## ASSIGNMENT
Give back all of the data exactly as written.

(Records contained in a dataset)

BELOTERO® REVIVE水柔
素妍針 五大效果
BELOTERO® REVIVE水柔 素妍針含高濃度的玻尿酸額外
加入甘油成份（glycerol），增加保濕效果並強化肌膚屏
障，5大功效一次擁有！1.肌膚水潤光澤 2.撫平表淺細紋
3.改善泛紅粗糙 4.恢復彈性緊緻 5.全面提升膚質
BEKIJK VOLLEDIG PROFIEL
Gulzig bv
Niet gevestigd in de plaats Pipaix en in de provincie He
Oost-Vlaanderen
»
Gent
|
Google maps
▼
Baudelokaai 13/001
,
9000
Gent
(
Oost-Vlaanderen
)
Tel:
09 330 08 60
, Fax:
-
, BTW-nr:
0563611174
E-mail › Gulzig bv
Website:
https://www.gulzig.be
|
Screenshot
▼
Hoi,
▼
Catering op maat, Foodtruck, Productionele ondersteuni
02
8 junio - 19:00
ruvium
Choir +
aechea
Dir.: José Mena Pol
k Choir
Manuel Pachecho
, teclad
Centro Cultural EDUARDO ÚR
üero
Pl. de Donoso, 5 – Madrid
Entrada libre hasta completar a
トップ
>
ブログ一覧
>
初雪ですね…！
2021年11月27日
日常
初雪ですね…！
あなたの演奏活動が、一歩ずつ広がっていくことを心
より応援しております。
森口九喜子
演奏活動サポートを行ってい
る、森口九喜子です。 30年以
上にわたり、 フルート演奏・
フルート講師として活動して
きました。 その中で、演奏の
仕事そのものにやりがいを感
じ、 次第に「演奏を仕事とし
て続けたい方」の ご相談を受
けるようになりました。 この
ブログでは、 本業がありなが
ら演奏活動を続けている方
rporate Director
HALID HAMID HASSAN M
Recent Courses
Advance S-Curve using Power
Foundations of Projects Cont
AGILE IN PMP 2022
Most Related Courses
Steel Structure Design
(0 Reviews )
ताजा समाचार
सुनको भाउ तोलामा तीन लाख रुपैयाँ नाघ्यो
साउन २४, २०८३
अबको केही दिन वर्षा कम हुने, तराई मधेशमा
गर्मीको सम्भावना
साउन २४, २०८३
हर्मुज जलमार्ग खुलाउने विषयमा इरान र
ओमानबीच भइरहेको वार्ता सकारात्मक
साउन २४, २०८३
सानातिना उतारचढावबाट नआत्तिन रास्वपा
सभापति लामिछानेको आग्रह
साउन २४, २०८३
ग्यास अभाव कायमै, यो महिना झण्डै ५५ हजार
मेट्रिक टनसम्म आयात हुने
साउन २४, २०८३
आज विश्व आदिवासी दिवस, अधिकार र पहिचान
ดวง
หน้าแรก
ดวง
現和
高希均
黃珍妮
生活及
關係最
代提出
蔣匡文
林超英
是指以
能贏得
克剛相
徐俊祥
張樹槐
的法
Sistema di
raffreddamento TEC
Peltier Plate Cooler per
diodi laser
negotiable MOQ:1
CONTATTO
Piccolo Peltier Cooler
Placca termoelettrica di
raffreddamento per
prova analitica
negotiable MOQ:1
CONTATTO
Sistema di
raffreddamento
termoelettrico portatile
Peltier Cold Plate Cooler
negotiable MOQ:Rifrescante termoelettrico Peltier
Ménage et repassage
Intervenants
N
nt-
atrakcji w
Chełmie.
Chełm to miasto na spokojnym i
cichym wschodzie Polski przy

## SOLVED PROBLEM
BELOTERO® REVIVE水柔
素妍針 五大效果
BELOTERO® REVIVE水柔 素妍針含高濃度的玻尿酸額外
加入甘油成份（glycerol），增加保濕效果並強化肌膚屏
障，5大功效一次擁有！1.肌膚水潤光澤 2.撫平表淺細紋
3.改善泛紅粗糙 4.恢復彈性緊緻 5.全面提升膚質
BEKIJK VOLLEDIG PROFIEL
Gulzig bv
Niet gevestigd in de plaats Pipaix en in de provincie He
Oost-Vlaanderen
»
Gent
|
Google maps
▼
Baudelokaai 13/001
,
9000
Gent
(
Oost-Vlaanderen
)
Tel:
09 330 08 60
, Fax:
-
, BTW-nr:
0563611174
E-mail › Gulzig bv
Website:
https://www.gulzig.be
|
Screenshot
▼
Hoi,
▼
Catering op maat, Foodtruck, Productionele ondersteuni
02
8 junio - 19:00
ruvium
Choir +
aechea
Dir.: José Mena Pol
k Choir
Manuel Pachecho
, teclad
Centro Cultural EDUARDO ÚR
üero
Pl. de Donoso, 5 – Madrid
Entrada libre hasta completar a
トップ
>
ブログ一覧
>
初雪ですね…！
2021年11月27日
日常
初雪ですね…！
あなたの演奏活動が、一歩ずつ広がっていくことを心
より応援しております。
森口九喜子
演奏活動サポートを行ってい
る、森口九喜子です。 30年以
上にわたり、 フルート演奏・
フルート講師として活動して
きました。 その中で、演奏の
仕事そのものにやりがいを感
じ、 次第に「演奏を仕事とし
て続けたい方」の ご相談を受
けるようになりました。 この
ブログでは、 本業がありなが
ら演奏活動を続けている方
rporate Director
HALID HAMID HASSAN M
Recent Courses
Advance S-Curve using Power
Foundations of Projects Cont
AGILE IN PMP 2022
Most Related Courses
Steel Structure Design
(0 Reviews )
ताजा समाचार
सुनको भाउ तोलामा तीन लाख रुपैयाँ नाघ्यो
साउन २४, २०८३
अबको केही दिन वर्षा कम हुने, तराई मधेशमा
गर्मीको सम्भावना
साउन २४, २०८३
हर्मुज जलमार्ग खुलाउने विषयमा इरान र
ओमानबीच भइरहेको वार्ता सकारात्मक
साउन २४, २०८३
सानातिना उतारचढावबाट नआत्तिन रास्वपा
सभापति लामिछानेको आग्रह
साउन २४, २०८३
ग्यास अभाव कायमै, यो महिना झण्डै ५५ हजार
मेट्रिक टनसम्म आयात हुने
साउन २४, २०८३
आज विश्व आदिवासी दिवस, अधिकार र पहिचान
ดวง
หน้าแรก
ดวง
現和
高希均
黃珍妮
生活及
關係最
代提出
蔣匡文
林超英
是指以
能贏得
克剛相
徐俊祥
張樹槐
的法
Sistema di
raffreddamento TEC
Peltier Plate Cooler per
diodi laser
negotiable MOQ:1
CONTATTO
Piccolo Peltier Cooler
Placca termoelettrica di
raffreddamento per
prova analitica
negotiable MOQ:1
CONTATTO
Sistema di
raffreddamento
termoelettrico portatile
Peltier Cold Plate Cooler
negotiable MOQ:Rifrescante termoelettrico Peltier
Ménage et repassage
Intervenants
N
nt-
atrakcji w
Chełmie.
Chełm to miasto na spokojnym i
cichym wschodzie Polski przy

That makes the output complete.